Verslag van de vergadering van 10 juli 2018 (2017/2018 nr. 38)
Status: gerectificeerd
Aanvang: 16.17 uur
De heer Ganzevoort i (GroenLinks):
Voorzitter, dank. Ik dank de minister voor de antwoorden op onze vragen. Ik dank ook voor de ambitie voor het kosteloos maken van het onderwijs, die niet alleen bij haar te horen was, maar ook bij bijvoorbeeld collega Bikker. Dat is een mooie gedachte. Voor meer inspiratie verwijs ik de minister nog maar eens terug het verkiezingsprogramma van GroenLinks; dat heeft zij kennelijk goed gelezen. Daar stond inderdaad het idee in om het collegegeld te halveren, niet alleen voor het eerste jaar maar veel breder. Het verhogen van de aanvullende beurs en die voor meer mensen beschikbaar maken, stonden er ook in, net als het maximeren van het collegegeld voor de tweede studie en een aanvullende beurs voor studenten met een functiebeperking. Het zijn maar een paar ideeën waar zij de komende tijd mee verder kan en kennelijk heeft zij daar zin in. Ik zie dus uit naar nog meer voorstellen.

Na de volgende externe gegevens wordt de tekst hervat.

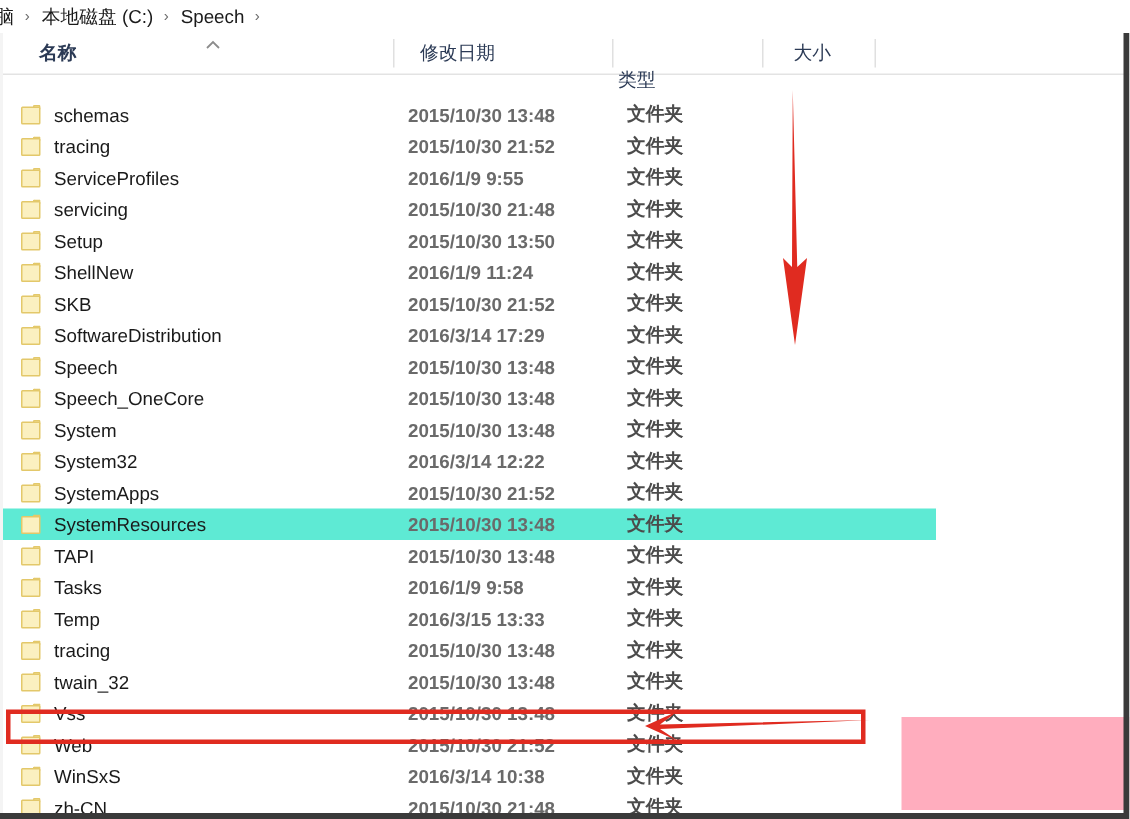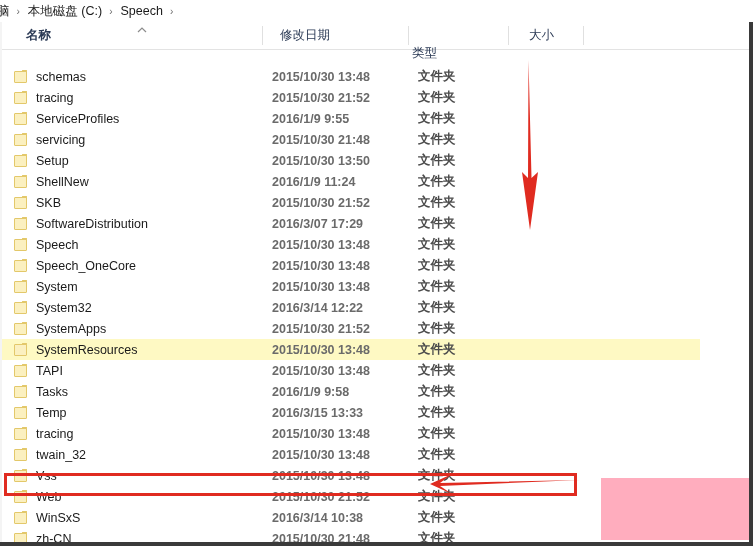"2016/3/07 17:29" span.cell-date { text: 2016/3/07 -> 2016/3/14 }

Ik zie ook uit naar de voorstellen die niet alleen politiek zijn onderbouwd, maar die ook qua doeltreffendheid en doelmatigheid meer overtuigen. Zij heeft dat eigenlijk toegegeven bij dit voorstel. Ik had de minister eigenlijk willen vragen of zij deze argumentatie niet al te actief wil uitdragen. Dat zou misschien helpen om daar niet te veel verwarring over te laten ontstaan. Ik doe het met een motie die een stuk constructiever is dan die vraag. Die geef ik nu graag aan de voorzitter.
De voorzitter:
Door de leden Ganzevoort, Koffeman, Nooren, Gerkens en Bruijn wordt de volgende motie voorgesteld:
De Kamer,
gehoord de beraadslaging,
overwegende dat na vele jaren waarin het collegegeld om budgettaire redenen werd verhoogd het passend kan zijn in tijden van budgettaire ruimte een gedeeltelijke verlaging mogelijk te maken;
overwegende dat de inhoudelijke argumentatie voor het verlagen van het collegegeld voor eerstejaarsstudenten niet overal overtuigend is;
overwegende dat dit wetsvoorstel feitelijk alleen de wettelijke grondslag biedt voor een mogelijke al dan niet gedeeltelijke verlaging van het wettelijk collegegeld en daartoe deze inhoudelijke argumentatie niet nodig heeft;
verzoekt de regering bij de toelichting op toekomstig voor te hangen AMvB's te streven naar op onderzoek gebaseerde argumentaties,
en gaat over tot de orde van de dag.
Zij krijgt letter G (34911).
De heer Ganzevoort (GroenLinks):
Dat hebben we in ieder geval geprobeerd. Dank u wel, voorzitter.
De voorzitter:
Dank u wel, meneer Ganzevoort. Ik geef het woord aan mevrouw Martens.